La scelta non discriminante invece segue una logica istintiva. Il corpo dell’uomo, che è unito al resto della natura e quindi anche al cibo, sa potenzialmente gli alimenti di cui ha bisogno e sa scegliere sempre bene, sia in quantità che in qualità. Quando sviluppa questa capacità e indipendenza dal pensiero dominante, dosa intuitivamente ciò che è utile alla propria alimentazione. E’ quindi impossibile stabilire a priori cosa è una dieta naturale. Sicuramente è costituita da prodotti raccolti direttamente o quasi. Poi si definisce da sé e le persone mangiano anche a seconda della propria costituzione fisica e delle esigenze del momento, come un clima freddo o caldo.

Il senso della vita
Questo atteggiamento discriminante o non discriminante vale anche in generale per la natura. La cultura prevalente crede che una descrizione del mondo sia possibile solo attraverso la discriminazione. Così distingue gli uomini tra loro, l’uomo dagli animali, gli animali tra loro, gli animali dalle piante e le piante tra loro.
L’atteggiamento non discriminante è sradicare la falsa concezione della natura e considerare il tutto un corpo unico, uomo compreso.
E’ molto difficile comprendere appieno questa logica, bisogna affidarsi alle nostre abilità più primitive, come quella che potremmo chiamare istinto o intuizione. E’ una conoscenza che non può essere descritta dalle parole o dalle immagini.
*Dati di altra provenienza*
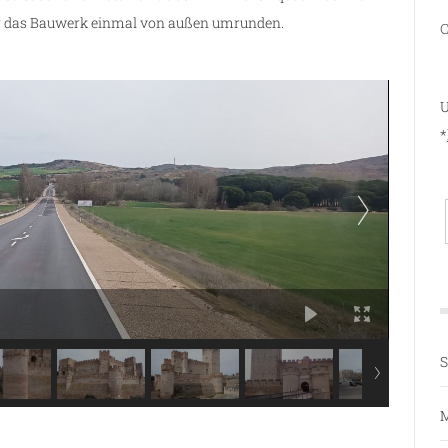
ir das Bauwerk einmal von außen umrunden.
C
U
*
S
M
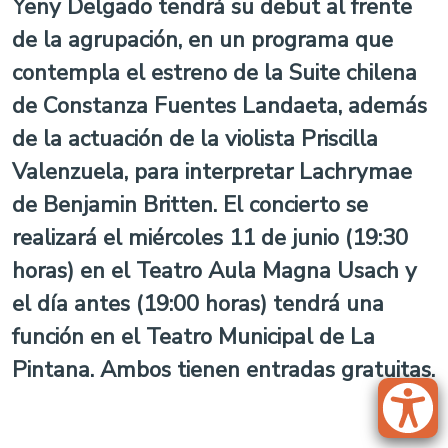
Yeny Delgado tendrá su debut al frente
de la agrupación, en un programa que
contempla el estreno de la Suite chilena
de Constanza Fuentes Landaeta, además
de la actuación de la violista Priscilla
Valenzuela, para interpretar Lachrymae
de Benjamin Britten. El concierto se
realizará el miércoles 11 de junio (19:30
horas) en el Teatro Aula Magna Usach y
el día antes (19:00 horas) tendrá una
función en el Teatro Municipal de La
Pintana. Ambos tienen entradas gratuitas.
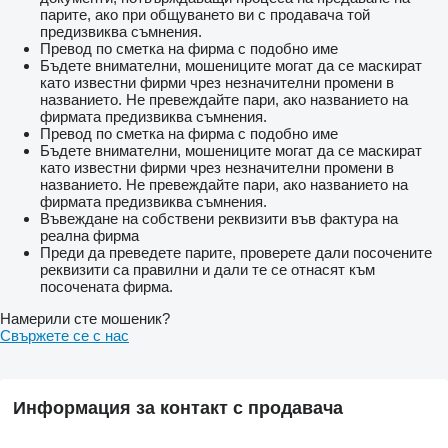
парите, ако при общуването ви с продавача той
предизвиква съмнения.
Превод по сметка на фирма с подобно име
Бъдете внимателни, мошениците могат да се маскират
като известни фирми чрез незначителни промени в
названието. Не превеждайте пари, ако названието на
фирмата предизвиква съмнения.
Превод по сметка на фирма с подобно име
Бъдете внимателни, мошениците могат да се маскират
като известни фирми чрез незначителни промени в
названието. Не превеждайте пари, ако названието на
фирмата предизвиква съмнения.
Въвеждане на собствени реквизити във фактура на
реална фирма
Преди да преведете парите, проверете дали посочените
реквизити са правилни и дали те се отнасят към
посочената фирма.
Намерили сте мошеник?
Свържете се с нас
Информация за контакт с продавача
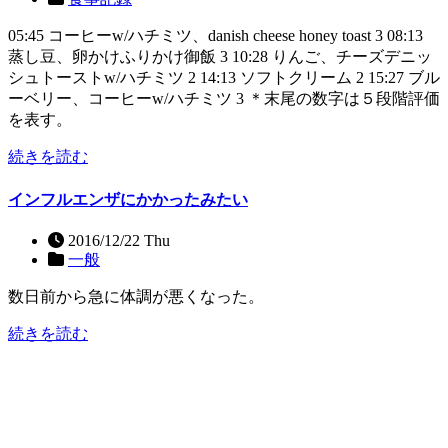
05:45 コーヒーw/ハチミツ、danish cheese honey toast 3 08:13
蒸し豆、卵かけふりかけ御飯 3 10:28 りんご、チーズデニッ
シュトーストw/ハチミツ 2 14:13 ソフトクリーム 2 15:27 ブル
ーベリー、コーヒーw/ハチミツ 3 ＊末尾の数字は５段階評価
を表す。
続きを読む
インフルエンザにかかったみたい
2016/12/22 Thu
一般
数日前から急に体調が悪くなった。
続きを読む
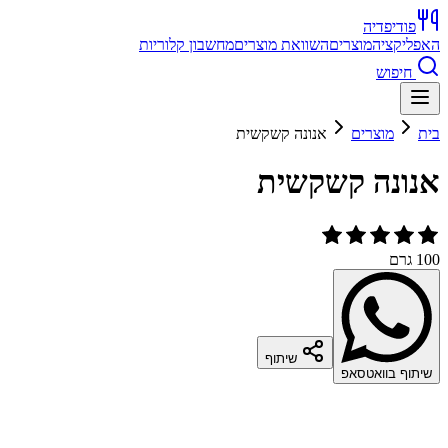
פודיפדיה
האפליקציה
מוצרים
השוואת מוצרים
מחשבון קלוריות
חיפוש
בית
מוצרים
אנונה קשקשית
אנונה קשקשית
100 גרם
שיתוף
שיתוף בוואטסאפ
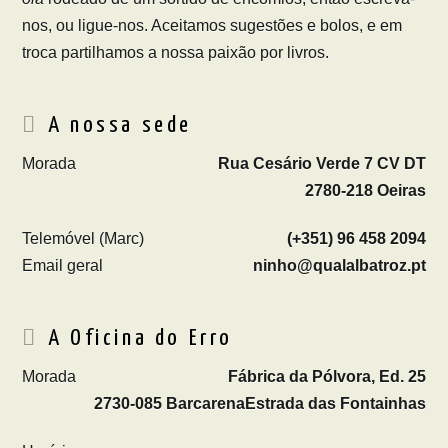
nos, ou ligue-nos. Aceitamos sugestões e bolos, e em
troca partilhamos a nossa paixão por livros.
A nossa sede
Morada
Rua Cesário Verde 7 CV DT
2780-218 Oeiras
Telemóvel (Marc)
(+351) 96 458 2094
Email geral
ninho@qualalbatroz.pt
A Oficina do Erro
Morada
Fábrica da Pólvora, Ed. 25
2730-085 Barcarena
Estrada das Fontainhas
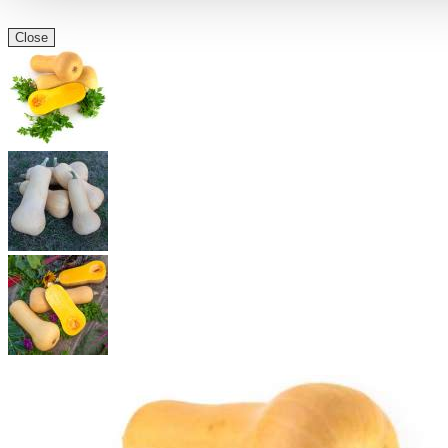
Close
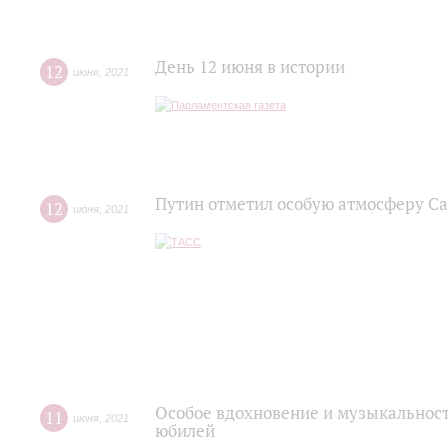
День 12 июня в истории
12
июня
,
2021
Путин отметил особую атмосферу С
12
июня
,
2021
Особое вдохновение и музыкальност
11
июня
,
2021
юбилей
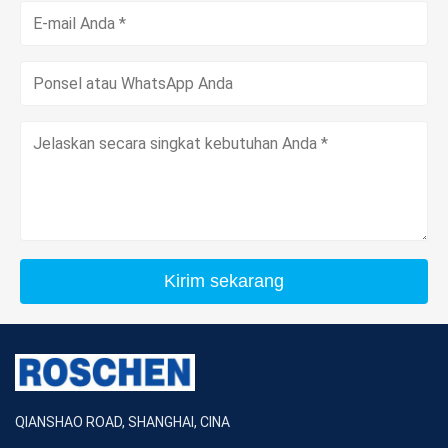
Kirim sekarang
QIANSHAO ROAD, SHANGHAI, CINA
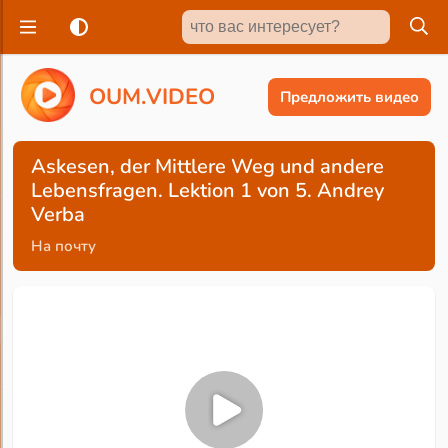
O
U
M
.
V
I
D
E
O
Предложить видео
Askesen, der Mittlere Weg und andere
Lebensfragen. Lektion 1 von 5. Andrey
Verba
На почту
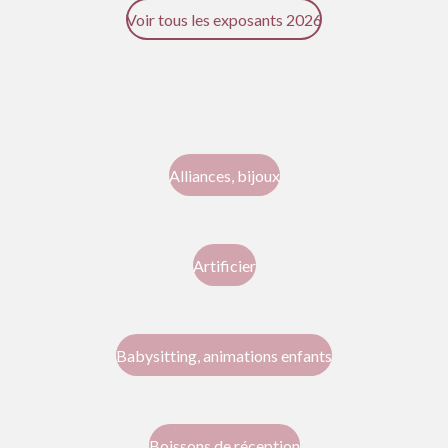
Voir tous les exposants 2026
Alliances, bijoux
Artificier
Babysitting, animations enfants
Boissons de réception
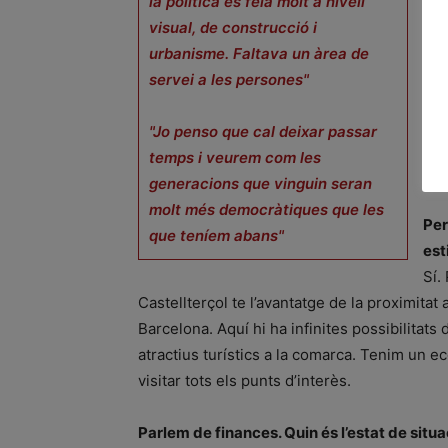
la política es feia molt a nivell
pre
visual, de construcció i
que
urbanisme. Faltava un àrea de
veu
servei a les persones"
ven
Dur
"Jo penso que cal deixar passar
imp
temps i veurem com les
fin
generacions que vinguin seran
molt més democràtiques que les
Per
que teníem abans"
est
Sí.
Castellterçol te l’avantatge de la proximitat 
Barcelona. Aquí hi ha infinites possibilitats
atractius turístics a la comarca. Tenim un e
visitar tots els punts d’interès.
Parlem de finances. Quin és l’estat de situ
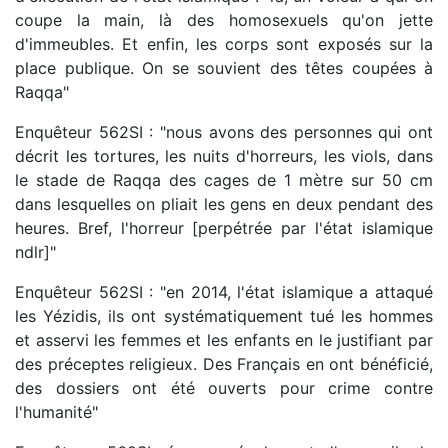
coupe la main, là des homosexuels qu'on jette
d'immeubles. Et enfin, les corps sont exposés sur la
place publique. On se souvient des têtes coupées à
Raqqa"
Enquêteur 562SI : "nous avons des personnes qui ont
décrit les tortures, les nuits d'horreurs, les viols, dans
le stade de Raqqa des cages de 1 mètre sur 50 cm
dans lesquelles on pliait les gens en deux pendant des
heures. Bref, l'horreur [perpétrée par l'état islamique
ndlr]"
Enquêteur 562SI : "en 2014, l'état islamique a attaqué
les Yézidis, ils ont systématiquement tué les hommes
et asservi les femmes et les enfants en le justifiant par
des préceptes religieux. Des Français en ont bénéficié,
des dossiers ont été ouverts pour crime contre
l'humanité"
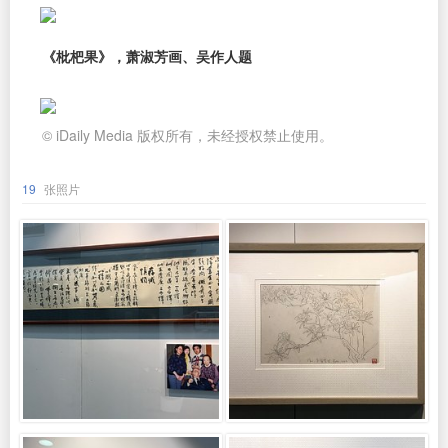
《枇杷果》，萧淑芳画、吴作人题
© iDaily Media 版权所有，未经授权禁止使用。
19
张照片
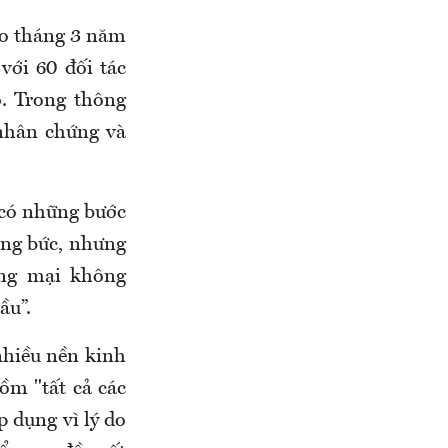
ào tháng 3 năm
với 60 đối tác
. Trong thông
 nhân chứng và
 có những bước
ỡng bức, nhưng
ơng mại không
ầu”.
nhiều nền kinh
gồm "tất cả các
 dụng vì lý do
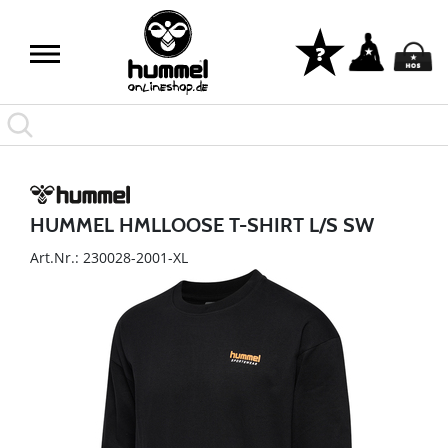
HUMMEL HMLLOOSE T-SHIRT L/S SW
Art.Nr.: 230028-2001-XL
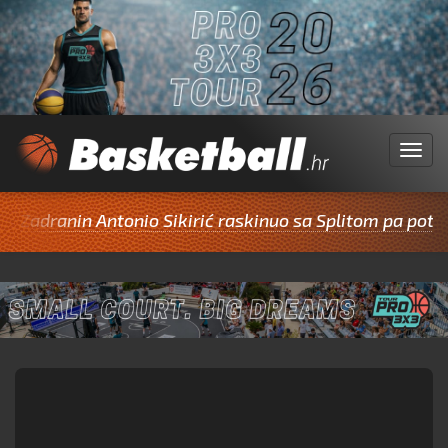
Menu
dranin Antonio Sikirić raskinuo sa Splitom pa potpisao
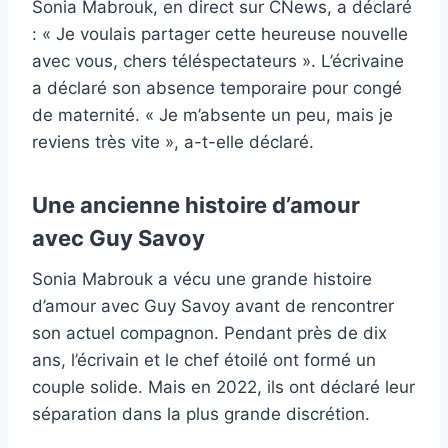
Sonia Mabrouk, en direct sur CNews, a déclaré
: « Je voulais partager cette heureuse nouvelle
avec vous, chers téléspectateurs ». L’écrivaine
a déclaré son absence temporaire pour congé
de maternité. « Je m’absente un peu, mais je
reviens très vite », a-t-elle déclaré.
Une ancienne histoire d’amour
avec Guy Savoy
Sonia Mabrouk a vécu une grande histoire
d’amour avec Guy Savoy avant de rencontrer
son actuel compagnon. Pendant près de dix
ans, l’écrivain et le chef étoilé ont formé un
couple solide. Mais en 2022, ils ont déclaré leur
séparation dans la plus grande discrétion.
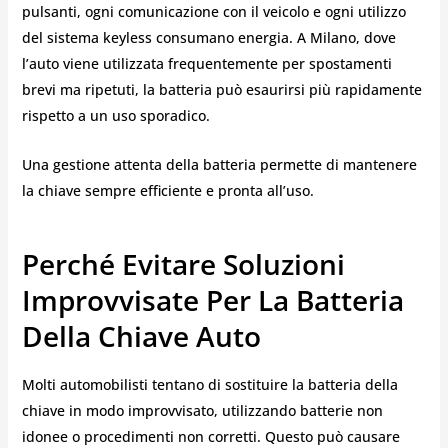
pulsanti, ogni comunicazione con il veicolo e ogni utilizzo
del sistema keyless consumano energia. A Milano, dove
l’auto viene utilizzata frequentemente per spostamenti
brevi ma ripetuti, la batteria può esaurirsi più rapidamente
rispetto a un uso sporadico.
Una gestione attenta della batteria permette di mantenere
la chiave sempre efficiente e pronta all’uso.
Perché Evitare Soluzioni
Improvvisate Per La Batteria
Della Chiave Auto
Molti automobilisti tentano di sostituire la batteria della
chiave in modo improvvisato, utilizzando batterie non
idonee o procedimenti non corretti. Questo può causare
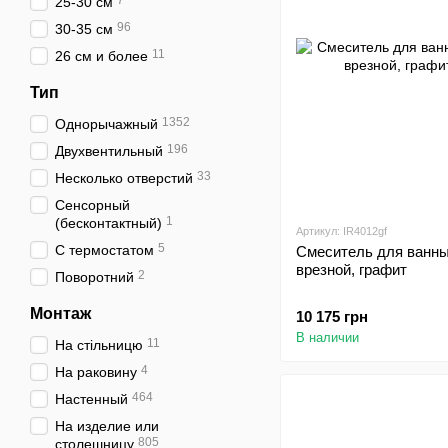
7
25-30 см
96
30-35 см
11
26 см и более
Тип
1352
Однорычажный
196
Двухвентильный
33
Несколько отверстий
Сенсорный
1
(бесконтактный)
Артикул: IR4012gf
5
С термостатом
Смеситель для ванны 
врезной, графит
2
Поворотний
Монтаж
10 175 грн
В наличии
11
На стільницю
4
На раковину
464
Настенный
На изделие или
805
столешницу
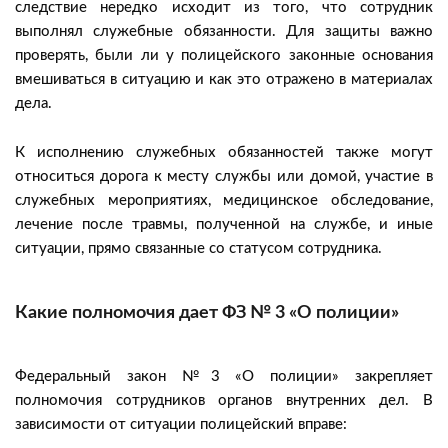
следствие нередко исходит из того, что сотрудник
выполнял служебные обязанности. Для защиты важно
проверять, были ли у полицейского законные основания
вмешиваться в ситуацию и как это отражено в материалах
дела.
К исполнению служебных обязанностей также могут
относиться дорога к месту службы или домой, участие в
служебных мероприятиях, медицинское обследование,
лечение после травмы, полученной на службе, и иные
ситуации, прямо связанные со статусом сотрудника.
Какие полномочия дает ФЗ № 3 «О полиции»
Федеральный закон №3 «О полиции» закрепляет
полномочия сотрудников органов внутренних дел. В
зависимости от ситуации полицейский вправе:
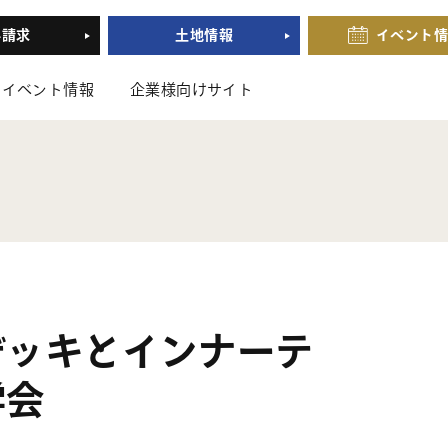
料請求
土地情報
イベント
イベント情報
企業様向けサイト
デッキとインナーテ
学会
Nel Sutra del cuore Buddha disse : l’uomo non è vivo e non è morto, non è nato e non muore, senza vecchiaia né malattia, senza aumento né diminuzione.
In natura accade proprio questo. Le piante annuali, come il grano, muoiono ogni autunno e i loro semi rinascono in primavera. Così molti insetti, specie le farfalle.
Gli uomini vedono la vita e la morte in una prospettiva molto corta, la propria. La morte è tristezza e la nascita gioia. Ma il tutto è parte di un unico ciclo e se si può assaporare e sperimentare ogni giorno la partecipazione a questo ciclo, nient’altro è più necessario. Gli uomini non riescono a godersi la vita nel suo fluire e nei suoi cambiamenti. Si aggrappano al passato, alle proprie consuetudini, pensano al futuro e non vedono il presente, l’unica verità. Alla fine hanno la percezione che la vita sia passata velocemente e inconsistente, come un breve sogno. Se ampliano il raggio della propria visione in una dimensione storica, possono invece comprendere il ruolo nella vita. Cosa rimane della vita individuale di un pretoriano di Giulio Cesare, o di un signorotto medievale, o persino di un Re ? Quello di una formica, di un dinosauro, di una palma. Nulla. Ma tutti in qualche modo hanno contribuito alla continuazione della vita. L’essere collettivo continua la sua storia, anche dispersa in un Universo infinito.